> DATA FOR REVIEW:
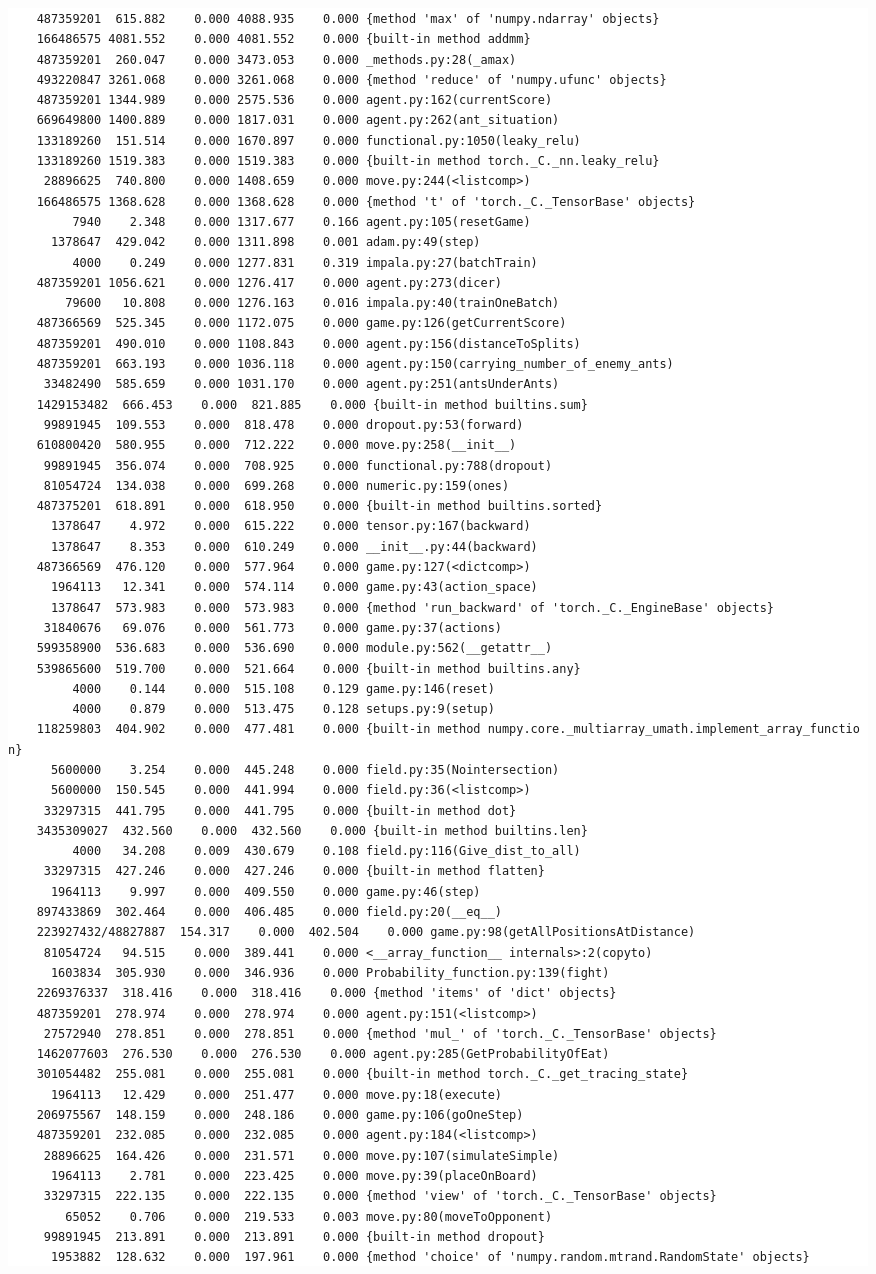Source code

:         487359201  615.882    0.000 4088.935    0.000 {method 'max' of 'numpy.ndarray' objects}
        166486575 4081.552    0.000 4081.552    0.000 {built-in method addmm}
        487359201  260.047    0.000 3473.053    0.000 _methods.py:28(_amax)
        493220847 3261.068    0.000 3261.068    0.000 {method 'reduce' of 'numpy.ufunc' objects}
        487359201 1344.989    0.000 2575.536    0.000 agent.py:162(currentScore)
        669649800 1400.889    0.000 1817.031    0.000 agent.py:262(ant_situation)
        133189260  151.514    0.000 1670.897    0.000 functional.py:1050(leaky_relu)
        133189260 1519.383    0.000 1519.383    0.000 {built-in method torch._C._nn.leaky_relu}
         28896625  740.800    0.000 1408.659    0.000 move.py:244(<listcomp>)
        166486575 1368.628    0.000 1368.628    0.000 {method 't' of 'torch._C._TensorBase' objects}
             7940    2.348    0.000 1317.677    0.166 agent.py:105(resetGame)
          1378647  429.042    0.000 1311.898    0.001 adam.py:49(step)
             4000    0.249    0.000 1277.831    0.319 impala.py:27(batchTrain)
        487359201 1056.621    0.000 1276.417    0.000 agent.py:273(dicer)
            79600   10.808    0.000 1276.163    0.016 impala.py:40(trainOneBatch)
        487366569  525.345    0.000 1172.075    0.000 game.py:126(getCurrentScore)
        487359201  490.010    0.000 1108.843    0.000 agent.py:156(distanceToSplits)
        487359201  663.193    0.000 1036.118    0.000 agent.py:150(carrying_number_of_enemy_ants)
         33482490  585.659    0.000 1031.170    0.000 agent.py:251(antsUnderAnts)
        1429153482  666.453    0.000  821.885    0.000 {built-in method builtins.sum}
         99891945  109.553    0.000  818.478    0.000 dropout.py:53(forward)
        610800420  580.955    0.000  712.222    0.000 move.py:258(__init__)
         99891945  356.074    0.000  708.925    0.000 functional.py:788(dropout)
         81054724  134.038    0.000  699.268    0.000 numeric.py:159(ones)
        487375201  618.891    0.000  618.950    0.000 {built-in method builtins.sorted}
          1378647    4.972    0.000  615.222    0.000 tensor.py:167(backward)
          1378647    8.353    0.000  610.249    0.000 __init__.py:44(backward)
        487366569  476.120    0.000  577.964    0.000 game.py:127(<dictcomp>)
          1964113   12.341    0.000  574.114    0.000 game.py:43(action_space)
          1378647  573.983    0.000  573.983    0.000 {method 'run_backward' of 'torch._C._EngineBase' objects}
         31840676   69.076    0.000  561.773    0.000 game.py:37(actions)
        599358900  536.683    0.000  536.690    0.000 module.py:562(__getattr__)
        539865600  519.700    0.000  521.664    0.000 {built-in method builtins.any}
             4000    0.144    0.000  515.108    0.129 game.py:146(reset)
             4000    0.879    0.000  513.475    0.128 setups.py:9(setup)
        118259803  404.902    0.000  477.481    0.000 {built-in method numpy.core._multiarray_umath.implement_array_function}
          5600000    3.254    0.000  445.248    0.000 field.py:35(Nointersection)
          5600000  150.545    0.000  441.994    0.000 field.py:36(<listcomp>)
         33297315  441.795    0.000  441.795    0.000 {built-in method dot}
        3435309027  432.560    0.000  432.560    0.000 {built-in method builtins.len}
             4000   34.208    0.009  430.679    0.108 field.py:116(Give_dist_to_all)
         33297315  427.246    0.000  427.246    0.000 {built-in method flatten}
          1964113    9.997    0.000  409.550    0.000 game.py:46(step)
        897433869  302.464    0.000  406.485    0.000 field.py:20(__eq__)
        223927432/48827887  154.317    0.000  402.504    0.000 game.py:98(getAllPositionsAtDistance)
         81054724   94.515    0.000  389.441    0.000 <__array_function__ internals>:2(copyto)
          1603834  305.930    0.000  346.936    0.000 Probability_function.py:139(fight)
        2269376337  318.416    0.000  318.416    0.000 {method 'items' of 'dict' objects}
        487359201  278.974    0.000  278.974    0.000 agent.py:151(<listcomp>)
         27572940  278.851    0.000  278.851    0.000 {method 'mul_' of 'torch._C._TensorBase' objects}
        1462077603  276.530    0.000  276.530    0.000 agent.py:285(GetProbabilityOfEat)
        301054482  255.081    0.000  255.081    0.000 {built-in method torch._C._get_tracing_state}
          1964113   12.429    0.000  251.477    0.000 move.py:18(execute)
        206975567  148.159    0.000  248.186    0.000 game.py:106(goOneStep)
        487359201  232.085    0.000  232.085    0.000 agent.py:184(<listcomp>)
         28896625  164.426    0.000  231.571    0.000 move.py:107(simulateSimple)
          1964113    2.781    0.000  223.425    0.000 move.py:39(placeOnBoard)
         33297315  222.135    0.000  222.135    0.000 {method 'view' of 'torch._C._TensorBase' objects}
            65052    0.706    0.000  219.533    0.003 move.py:80(moveToOpponent)
         99891945  213.891    0.000  213.891    0.000 {built-in method dropout}
          1953882  128.632    0.000  197.961    0.000 {method 'choice' of 'numpy.random.mtrand.RandomState' objects}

> WHAT YOU SHOULD DO: Return the listing above in full and exactly, omitting all pictures.

> SOLUTION:
Source code

:         487359201  615.882    0.000 4088.935    0.000 {method 'max' of 'numpy.ndarray' objects}
        166486575 4081.552    0.000 4081.552    0.000 {built-in method addmm}
        487359201  260.047    0.000 3473.053    0.000 _methods.py:28(_amax)
        493220847 3261.068    0.000 3261.068    0.000 {method 'reduce' of 'numpy.ufunc' objects}
        487359201 1344.989    0.000 2575.536    0.000 agent.py:162(currentScore)
        669649800 1400.889    0.000 1817.031    0.000 agent.py:262(ant_situation)
        133189260  151.514    0.000 1670.897    0.000 functional.py:1050(leaky_relu)
        133189260 1519.383    0.000 1519.383    0.000 {built-in method torch._C._nn.leaky_relu}
         28896625  740.800    0.000 1408.659    0.000 move.py:244(<listcomp>)
        166486575 1368.628    0.000 1368.628    0.000 {method 't' of 'torch._C._TensorBase' objects}
             7940    2.348    0.000 1317.677    0.166 agent.py:105(resetGame)
          1378647  429.042    0.000 1311.898    0.001 adam.py:49(step)
             4000    0.249    0.000 1277.831    0.319 impala.py:27(batchTrain)
        487359201 1056.621    0.000 1276.417    0.000 agent.py:273(dicer)
            79600   10.808    0.000 1276.163    0.016 impala.py:40(trainOneBatch)
        487366569  525.345    0.000 1172.075    0.000 game.py:126(getCurrentScore)
        487359201  490.010    0.000 1108.843    0.000 agent.py:156(distanceToSplits)
        487359201  663.193    0.000 1036.118    0.000 agent.py:150(carrying_number_of_enemy_ants)
         33482490  585.659    0.000 1031.170    0.000 agent.py:251(antsUnderAnts)
        1429153482  666.453    0.000  821.885    0.000 {built-in method builtins.sum}
         99891945  109.553    0.000  818.478    0.000 dropout.py:53(forward)
        610800420  580.955    0.000  712.222    0.000 move.py:258(__init__)
         99891945  356.074    0.000  708.925    0.000 functional.py:788(dropout)
         81054724  134.038    0.000  699.268    0.000 numeric.py:159(ones)
        487375201  618.891    0.000  618.950    0.000 {built-in method builtins.sorted}
          1378647    4.972    0.000  615.222    0.000 tensor.py:167(backward)
          1378647    8.353    0.000  610.249    0.000 __init__.py:44(backward)
        487366569  476.120    0.000  577.964    0.000 game.py:127(<dictcomp>)
          1964113   12.341    0.000  574.114    0.000 game.py:43(action_space)
          1378647  573.983    0.000  573.983    0.000 {method 'run_backward' of 'torch._C._EngineBase' objects}
         31840676   69.076    0.000  561.773    0.000 game.py:37(actions)
        599358900  536.683    0.000  536.690    0.000 module.py:562(__getattr__)
        539865600  519.700    0.000  521.664    0.000 {built-in method builtins.any}
             4000    0.144    0.000  515.108    0.129 game.py:146(reset)
             4000    0.879    0.000  513.475    0.128 setups.py:9(setup)
        118259803  404.902    0.000  477.481    0.000 {built-in method numpy.core._multiarray_umath.implement_array_function}
          5600000    3.254    0.000  445.248    0.000 field.py:35(Nointersection)
          5600000  150.545    0.000  441.994    0.000 field.py:36(<listcomp>)
         33297315  441.795    0.000  441.795    0.000 {built-in method dot}
        3435309027  432.560    0.000  432.560    0.000 {built-in method builtins.len}
             4000   34.208    0.009  430.679    0.108 field.py:116(Give_dist_to_all)
         33297315  427.246    0.000  427.246    0.000 {built-in method flatten}
          1964113    9.997    0.000  409.550    0.000 game.py:46(step)
        897433869  302.464    0.000  406.485    0.000 field.py:20(__eq__)
        223927432/48827887  154.317    0.000  402.504    0.000 game.py:98(getAllPositionsAtDistance)
         81054724   94.515    0.000  389.441    0.000 <__array_function__ internals>:2(copyto)
          1603834  305.930    0.000  346.936    0.000 Probability_function.py:139(fight)
        2269376337  318.416    0.000  318.416    0.000 {method 'items' of 'dict' objects}
        487359201  278.974    0.000  278.974    0.000 agent.py:151(<listcomp>)
         27572940  278.851    0.000  278.851    0.000 {method 'mul_' of 'torch._C._TensorBase' objects}
        1462077603  276.530    0.000  276.530    0.000 agent.py:285(GetProbabilityOfEat)
        301054482  255.081    0.000  255.081    0.000 {built-in method torch._C._get_tracing_state}
          1964113   12.429    0.000  251.477    0.000 move.py:18(execute)
        206975567  148.159    0.000  248.186    0.000 game.py:106(goOneStep)
        487359201  232.085    0.000  232.085    0.000 agent.py:184(<listcomp>)
         28896625  164.426    0.000  231.571    0.000 move.py:107(simulateSimple)
          1964113    2.781    0.000  223.425    0.000 move.py:39(placeOnBoard)
         33297315  222.135    0.000  222.135    0.000 {method 'view' of 'torch._C._TensorBase' objects}
            65052    0.706    0.000  219.533    0.003 move.py:80(moveToOpponent)
         99891945  213.891    0.000  213.891    0.000 {built-in method dropout}
          1953882  128.632    0.000  197.961    0.000 {method 'choice' of 'numpy.random.mtrand.RandomState' objects}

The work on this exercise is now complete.